Abstract

It is controversial whether an increase in the QT dispersion (QTd) on the electrocardiogram (ECG) reflects cardiac autonomic neuropathy in diabetic patients. In the current study, the QTd was compared in 60 type 2 diabetic patients and in 30 healthy subjects, and its association with autonomic neuropathy in diabetic patients was investigated. An increased QTd was found in diabetic patients, compared to healthy subjects. The QTd had significant negative associations with the log of the low and high frequency power (log LF and HF, respectively) of the power spectral analyses (PSA) of heart rate variations and the systolic blood response during standing (Delta BP). There was no significant difference in the QTd between patients with and without sympathetic skin response (SSR), reflecting peripheral sympathetic function.

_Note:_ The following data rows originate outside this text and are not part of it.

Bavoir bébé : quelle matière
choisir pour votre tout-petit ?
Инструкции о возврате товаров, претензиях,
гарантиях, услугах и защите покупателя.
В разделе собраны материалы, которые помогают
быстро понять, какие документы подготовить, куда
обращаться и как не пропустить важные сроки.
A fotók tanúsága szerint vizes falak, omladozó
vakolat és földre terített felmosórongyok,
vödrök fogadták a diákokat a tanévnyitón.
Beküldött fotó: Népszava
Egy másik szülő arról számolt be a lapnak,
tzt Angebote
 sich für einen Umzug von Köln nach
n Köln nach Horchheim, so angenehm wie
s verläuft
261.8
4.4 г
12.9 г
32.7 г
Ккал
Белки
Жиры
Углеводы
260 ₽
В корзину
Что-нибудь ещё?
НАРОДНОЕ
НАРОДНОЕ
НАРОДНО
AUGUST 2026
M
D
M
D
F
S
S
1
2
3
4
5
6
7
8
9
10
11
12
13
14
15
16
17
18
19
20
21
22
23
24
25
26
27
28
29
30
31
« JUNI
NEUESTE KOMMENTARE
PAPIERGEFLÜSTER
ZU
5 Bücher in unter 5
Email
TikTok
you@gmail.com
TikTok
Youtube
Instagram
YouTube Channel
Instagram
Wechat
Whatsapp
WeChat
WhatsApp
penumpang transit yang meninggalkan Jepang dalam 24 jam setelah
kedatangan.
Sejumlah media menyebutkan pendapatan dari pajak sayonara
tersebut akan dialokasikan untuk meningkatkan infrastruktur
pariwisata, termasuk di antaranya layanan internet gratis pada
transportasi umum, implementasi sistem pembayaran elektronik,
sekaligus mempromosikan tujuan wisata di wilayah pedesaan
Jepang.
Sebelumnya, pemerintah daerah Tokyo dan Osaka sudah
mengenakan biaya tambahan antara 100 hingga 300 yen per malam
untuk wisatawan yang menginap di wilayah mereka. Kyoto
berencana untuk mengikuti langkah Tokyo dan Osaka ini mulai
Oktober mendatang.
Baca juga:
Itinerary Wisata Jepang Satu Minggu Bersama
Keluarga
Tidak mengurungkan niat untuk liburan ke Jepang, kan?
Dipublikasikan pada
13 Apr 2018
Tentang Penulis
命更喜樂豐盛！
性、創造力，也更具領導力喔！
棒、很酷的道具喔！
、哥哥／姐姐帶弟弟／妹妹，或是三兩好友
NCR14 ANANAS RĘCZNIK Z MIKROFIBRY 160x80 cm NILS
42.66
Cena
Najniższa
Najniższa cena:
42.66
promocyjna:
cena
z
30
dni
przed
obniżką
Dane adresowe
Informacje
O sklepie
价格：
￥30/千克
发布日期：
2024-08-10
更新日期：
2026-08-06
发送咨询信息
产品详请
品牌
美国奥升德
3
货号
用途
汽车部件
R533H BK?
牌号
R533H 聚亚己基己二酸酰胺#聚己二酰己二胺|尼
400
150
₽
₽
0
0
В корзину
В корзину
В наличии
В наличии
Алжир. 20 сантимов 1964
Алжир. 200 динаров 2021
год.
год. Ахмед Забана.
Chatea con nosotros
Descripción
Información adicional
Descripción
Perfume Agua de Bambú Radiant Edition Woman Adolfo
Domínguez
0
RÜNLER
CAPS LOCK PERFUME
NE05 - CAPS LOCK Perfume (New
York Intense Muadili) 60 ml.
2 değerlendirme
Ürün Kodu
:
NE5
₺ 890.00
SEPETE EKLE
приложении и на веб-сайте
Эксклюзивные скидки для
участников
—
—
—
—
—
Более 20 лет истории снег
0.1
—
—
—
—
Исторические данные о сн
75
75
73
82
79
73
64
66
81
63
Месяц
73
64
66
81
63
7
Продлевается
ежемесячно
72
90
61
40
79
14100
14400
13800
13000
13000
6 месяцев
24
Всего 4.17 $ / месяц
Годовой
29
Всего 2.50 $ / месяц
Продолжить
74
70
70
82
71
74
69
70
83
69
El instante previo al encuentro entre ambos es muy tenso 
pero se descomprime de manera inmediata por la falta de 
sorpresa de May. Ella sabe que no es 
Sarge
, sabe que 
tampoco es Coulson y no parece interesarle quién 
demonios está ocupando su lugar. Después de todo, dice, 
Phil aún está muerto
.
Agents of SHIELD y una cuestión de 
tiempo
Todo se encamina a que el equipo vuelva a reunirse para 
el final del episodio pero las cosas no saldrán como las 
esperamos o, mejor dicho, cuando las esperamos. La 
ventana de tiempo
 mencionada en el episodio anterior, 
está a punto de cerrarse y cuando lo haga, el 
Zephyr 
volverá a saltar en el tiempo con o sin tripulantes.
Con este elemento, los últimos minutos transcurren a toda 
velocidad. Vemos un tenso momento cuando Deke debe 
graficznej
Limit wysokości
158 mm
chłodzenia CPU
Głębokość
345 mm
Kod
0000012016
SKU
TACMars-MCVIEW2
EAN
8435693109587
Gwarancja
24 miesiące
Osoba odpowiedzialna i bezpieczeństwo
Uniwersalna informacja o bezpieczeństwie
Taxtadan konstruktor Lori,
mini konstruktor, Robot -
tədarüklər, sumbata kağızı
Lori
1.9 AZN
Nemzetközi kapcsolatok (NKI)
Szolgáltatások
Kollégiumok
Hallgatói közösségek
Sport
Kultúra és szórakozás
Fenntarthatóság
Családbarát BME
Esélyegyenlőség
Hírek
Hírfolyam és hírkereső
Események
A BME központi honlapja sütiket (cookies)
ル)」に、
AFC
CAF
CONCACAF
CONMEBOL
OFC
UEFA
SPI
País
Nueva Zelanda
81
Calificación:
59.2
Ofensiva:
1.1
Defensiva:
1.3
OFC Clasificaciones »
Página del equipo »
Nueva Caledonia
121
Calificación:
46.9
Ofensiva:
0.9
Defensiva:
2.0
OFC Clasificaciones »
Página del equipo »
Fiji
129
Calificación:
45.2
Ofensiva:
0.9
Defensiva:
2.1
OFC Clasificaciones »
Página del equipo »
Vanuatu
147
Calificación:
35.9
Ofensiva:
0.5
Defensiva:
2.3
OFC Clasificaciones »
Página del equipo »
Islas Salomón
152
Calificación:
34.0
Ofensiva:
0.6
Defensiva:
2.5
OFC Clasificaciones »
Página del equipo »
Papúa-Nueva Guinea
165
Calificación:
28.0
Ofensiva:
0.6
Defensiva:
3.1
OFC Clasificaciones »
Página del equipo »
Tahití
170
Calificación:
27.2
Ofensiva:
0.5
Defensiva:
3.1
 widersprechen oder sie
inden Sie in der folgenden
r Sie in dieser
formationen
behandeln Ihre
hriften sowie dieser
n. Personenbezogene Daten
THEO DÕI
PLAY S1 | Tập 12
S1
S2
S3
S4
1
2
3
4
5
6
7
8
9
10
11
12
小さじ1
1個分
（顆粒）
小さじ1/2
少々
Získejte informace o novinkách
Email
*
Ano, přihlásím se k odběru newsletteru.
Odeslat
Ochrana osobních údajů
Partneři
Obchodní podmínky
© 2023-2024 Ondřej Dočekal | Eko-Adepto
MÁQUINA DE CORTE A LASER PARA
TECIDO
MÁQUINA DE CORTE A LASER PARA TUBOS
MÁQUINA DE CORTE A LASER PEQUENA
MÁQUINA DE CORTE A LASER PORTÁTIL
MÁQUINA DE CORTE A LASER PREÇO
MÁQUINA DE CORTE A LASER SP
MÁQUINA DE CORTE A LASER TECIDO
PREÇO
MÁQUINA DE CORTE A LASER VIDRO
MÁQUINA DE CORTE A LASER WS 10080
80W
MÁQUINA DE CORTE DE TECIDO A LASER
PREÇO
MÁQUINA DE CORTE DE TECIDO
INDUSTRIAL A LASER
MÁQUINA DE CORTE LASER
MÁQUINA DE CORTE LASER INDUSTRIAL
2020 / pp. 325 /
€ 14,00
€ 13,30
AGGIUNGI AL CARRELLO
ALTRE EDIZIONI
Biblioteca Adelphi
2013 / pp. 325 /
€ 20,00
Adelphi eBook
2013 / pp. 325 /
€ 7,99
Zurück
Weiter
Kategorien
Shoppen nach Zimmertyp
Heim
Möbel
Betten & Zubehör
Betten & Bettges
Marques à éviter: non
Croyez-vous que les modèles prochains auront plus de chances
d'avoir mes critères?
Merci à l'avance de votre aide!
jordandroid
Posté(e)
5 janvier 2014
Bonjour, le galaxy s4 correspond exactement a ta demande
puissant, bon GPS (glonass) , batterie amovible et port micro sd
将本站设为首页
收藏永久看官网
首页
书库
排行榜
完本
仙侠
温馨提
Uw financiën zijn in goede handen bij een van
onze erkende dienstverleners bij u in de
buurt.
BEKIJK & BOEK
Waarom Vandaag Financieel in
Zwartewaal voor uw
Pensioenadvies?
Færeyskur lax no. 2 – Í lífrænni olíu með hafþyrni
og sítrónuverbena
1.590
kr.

A significant positive correlation was also found between QTd and the systolic blood pressure (SBP). On the other hand, there was no correlation between QTd and serum total cholesterol (TC), triglycerides (TG), fasting plasma glucose (FPG), hemoglobin (Hb) A (1C) concentrations or body mass index (BMI). By multiple regression analysis, the log HF, which reflects cardiac parasympathetic function, and the SBP alone were significantly associated with QTd as the dependent variable. The Delta BP and log LF, which partially reflect sympathetic nerve function, had no significant associations with QTd. These findings suggest that QTd reflects cardiac autonomic neuropathy (relative parasympathetic neuropathy) and that the QTd is also influenced by SBP, independent of autonomic neuro-function.